Les infirmières libérales au chevet des médecins ?

 

Pour les soignants en général, et les infirmières et infirmiers libéraux en particulier, la transformation de notre système de santé est une priorité absolue. Les candidats à l’élection présidentielle s’accordent, eux-aussi, à cette ambition. Quels que soient les résultats du prochain scrutin, force est de reconnaitre qu’il faudra nécessairement repenser le rôle, les missions et la place de l’infirmière libérale. Et les idées ne manquent pas en la matière.

 

Le système de santé en France éprouvé doit être transformé en profondeur

Depuis plusieurs semaines, les débats consacrés à l’organisation du système de Santé en France se multiplient à l’occasion des élections présidentielles. Les infirmières libérales et hospitalières, comme les autres professionnels de santé, ont fait connaître leurs revendications et leurs propositions pour cette nécessaire transformation. Les différents candidats on t depuis fait connaître leur position et leur projet en matière de Santé publique. Si les programmes divergent d’un candidat à l’autre, tous s’accordent à souligner que la transformation est une priorité pour imaginer la Santé de demain.

Depuis de nombreuses années, les spécialistes soulignent cette nécessité en mettant en avant les évolutions démographiques.

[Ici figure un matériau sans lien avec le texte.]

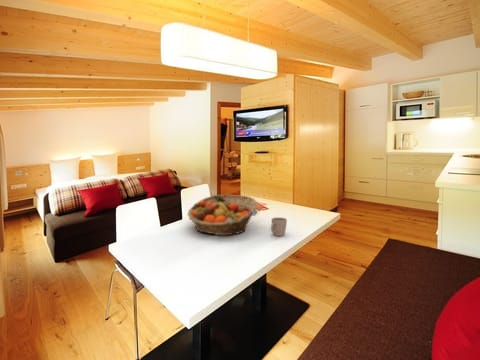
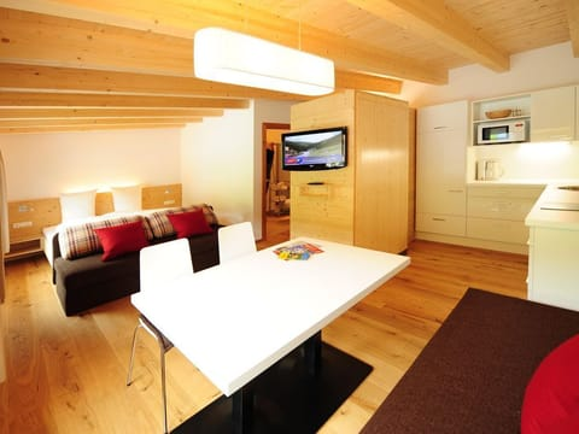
- mug [270,216,288,237]
- fruit basket [186,194,258,236]
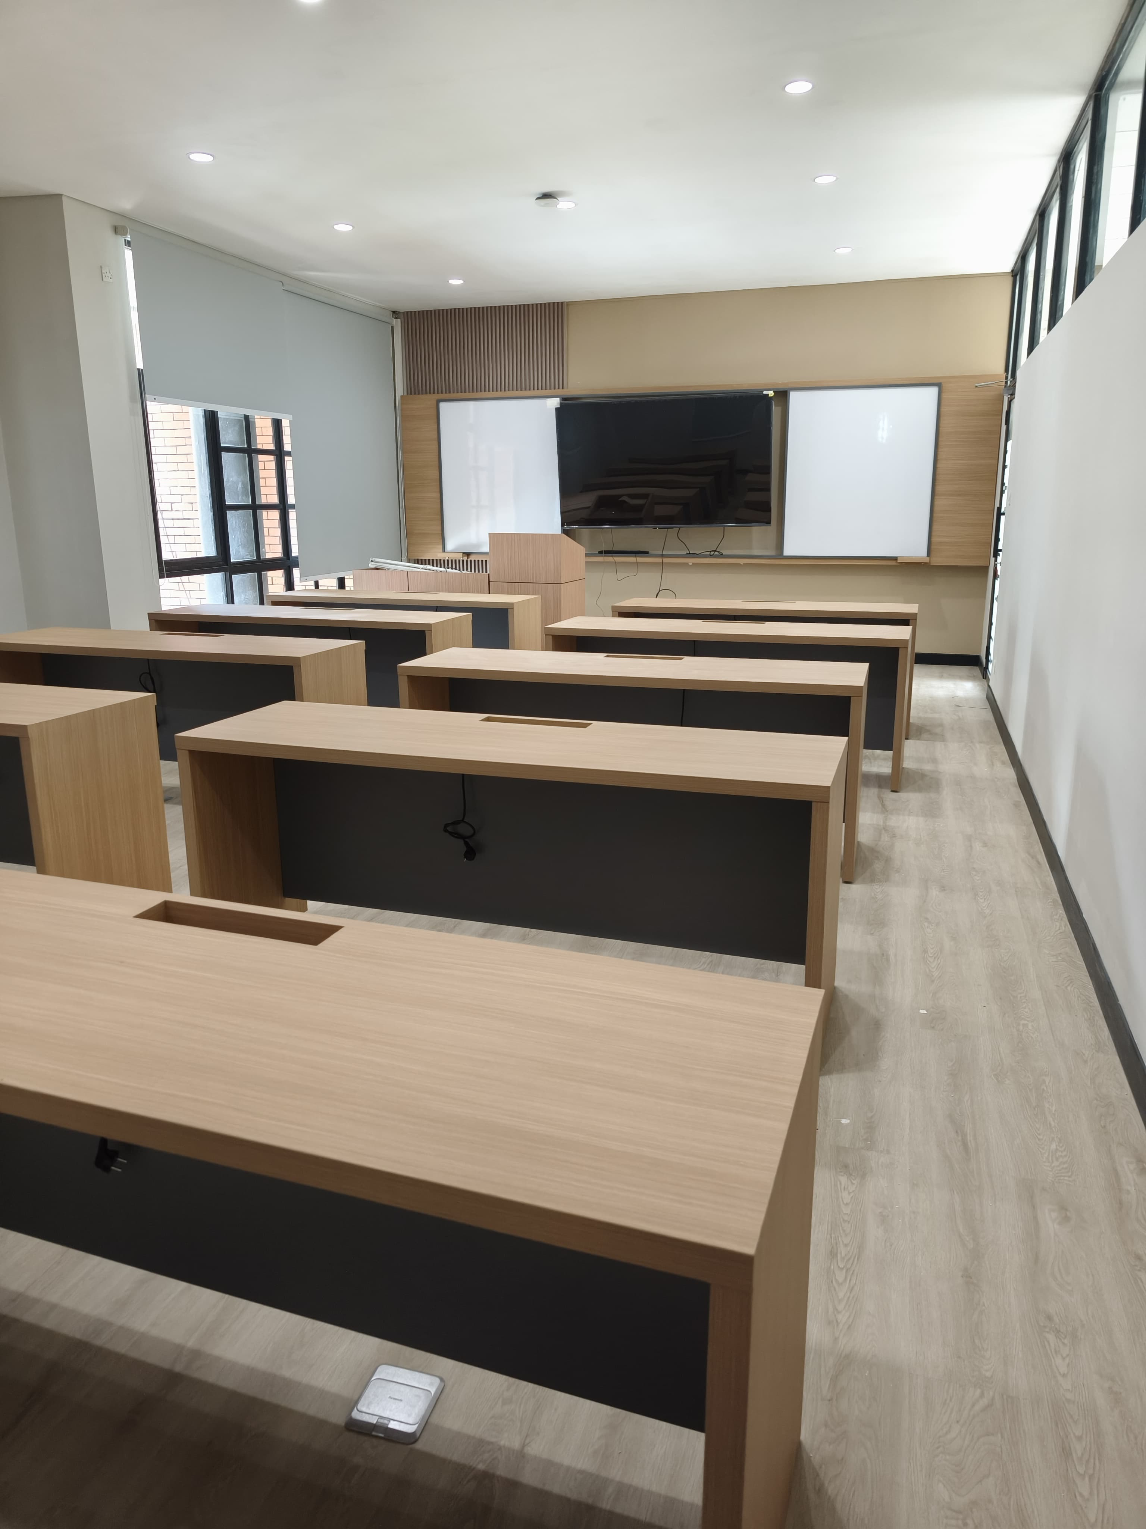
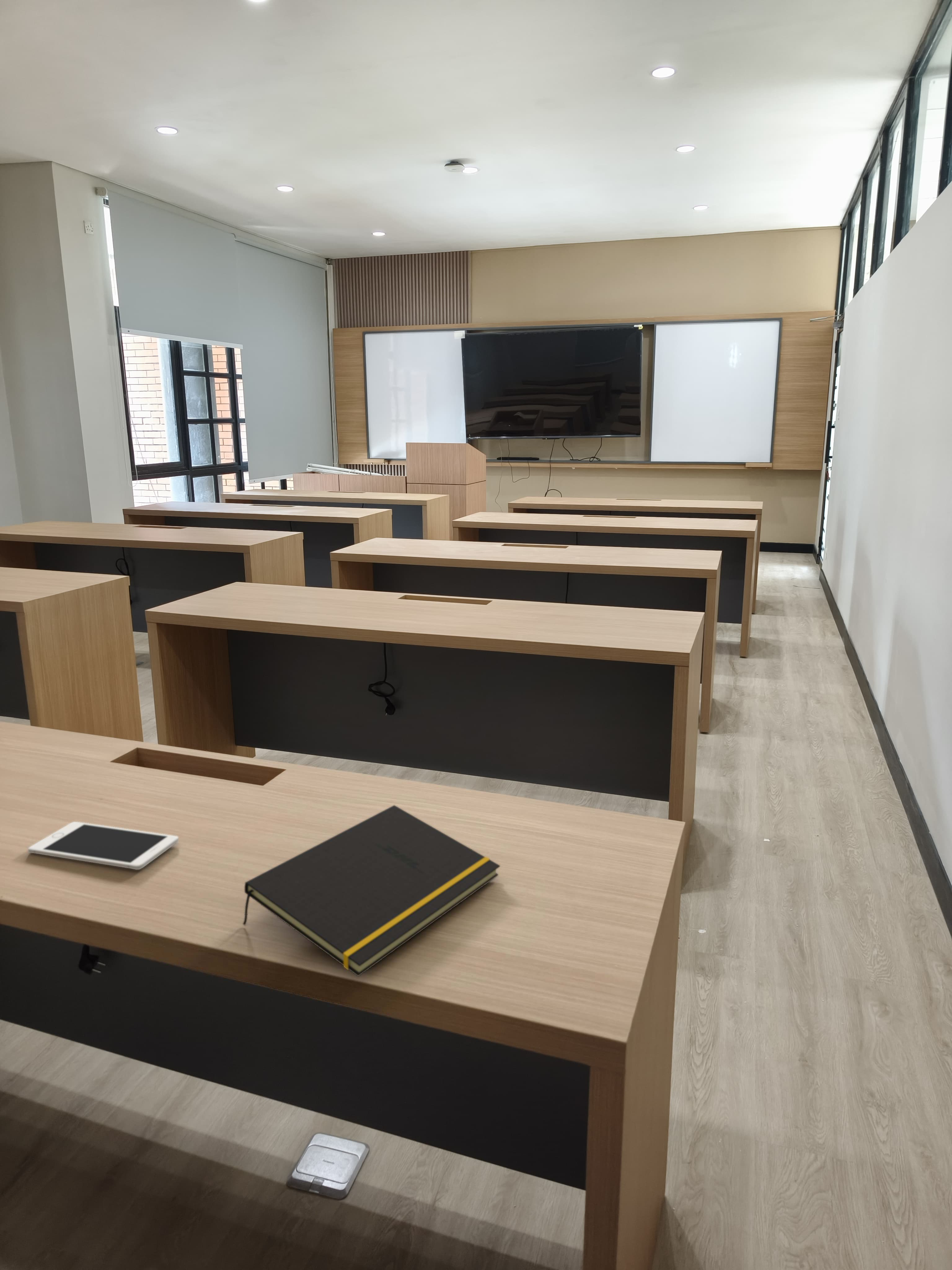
+ cell phone [28,821,179,870]
+ notepad [242,805,500,977]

Le vieillissement de la population est alors présenté comme un facteur essentiel à prendre en compte, tout en n’ignorant pas pour autant la multiplication des maladies chroniques. Ces projectives sur l’évolution de la demande de soins interroge et constitue la base, à partir de laquelle imaginer cette nécessaire transformation. Les orientations, prises depuis des décennies, ont profondément fait évoluer l’organisation de la santé publique en France ces dernières années, une évolution qu’il faut repenser en tenant compte de ces évolutions à venir mais aussi en tirant les leçons des deux dernières années, que notre pays vient de traverser. Car la crise sanitaire du coronavirus a mis en lumière des dysfonctionnements importants de la prise en charge des patients, mais aussi souligné les atouts des professionnels de santé de ville, dont les infirmières et infirmiers libéraux.

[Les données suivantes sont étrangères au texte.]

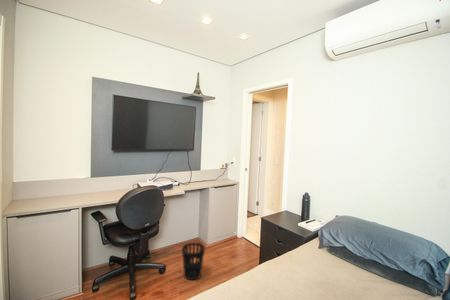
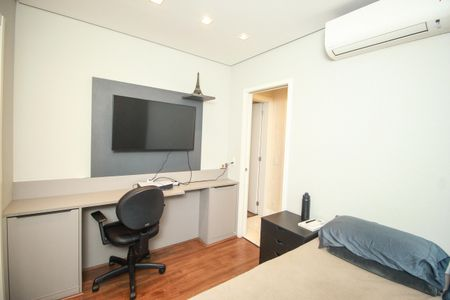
- wastebasket [181,242,206,281]
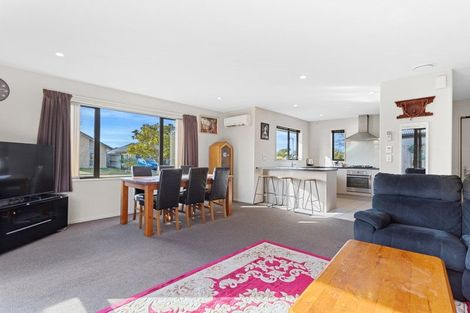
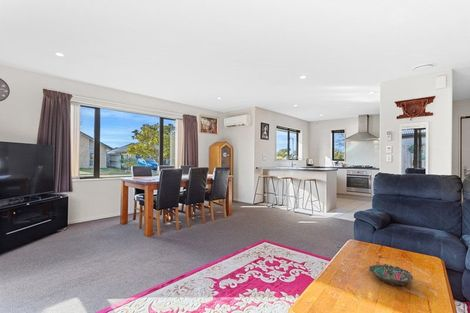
+ bowl [368,263,414,287]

Les infirmières et infirmiers libéraux, les grands oubliés de la crise sanitaire

 

On ne pourra pas résumer les conséquences de cette crise sanitaire mondiale en quelques lignes. En revanche, on peut retenir, que le système de santé en France a été mis à rude épreuve, et que le modèle axé principalement sur et autour de l’hôpital a montré des limites évidentes quant à la prise en charge de tous les patients. Les infirmières et infirmiers libéraux, à l’instar de tous les soignants de ville, ont été appelé en renfort pour soutenir ces hôpitaux au bord de la rupture, tout en étant invités dans le même temps à faire preuve de flexibilité et d’adaptabilité pour ne pas négliger leur propre patientèle.

La coopération entre les professionnels de santé a été renforcée et a permis des initiatives pour faire face à une situation exceptionnelle. De leur côté, les autorités publiques ont multiplié les dispositifs pour accompagner cette flexibilité, que ce soit en renforçant les efforts en matière de télémédecine ou téléconsultation, mais aussi en dérogeant aux règles communes du code de la santé publique. En prenant conscience à cette occasion des carences d’un système de santé, qualifié de trop « technocratique », les autorités publiques ont déjà initié un vaste mouvement de réforme, traduit notamment à travers le Ségur de la Santé.

Si tous les professionnels de santé ont été reconnus et salués pour leur mobilisation et leur professionnalisme, les infirmières et infirmiers libéraux estiment néanmoins avoir été oubliés par ces transformations déjà actées. En revanche, les IDEL(s) ne souhaitent pas que cet oubli perdure et caractérise les prochaines décisions.

L’avenir de notre système de santé, continuité ou rupture ?

 

C’est donc dans ces conditions, que les différents candidats à l’élection présidentielle d’avril prochain, dévoilent leur propre vision de la santé publique en France. Faut-il conférer plus de responsabilités aux infirmières et infirmiers libéraux et plus généralement à la médecine de ville ? Ou doit-on renforcer la place déjà si importante de l’hôpital ? Les grandes orientations sont posées, et chaque candidat défend ardemment ses positions. Pour tous, la priorité reste de garantir la qualité des soins d’une part mais aussi l’égalité d’accès aux soins d’autre part. C’est alors la problématique des déserts médicaux, qui se retrouvent au cœur de ces débats. La désertification médicale n’est pas issue de cette crise sanitaire, qui n’a fait que mettre en évidence, de manière plus criante, cette réalité.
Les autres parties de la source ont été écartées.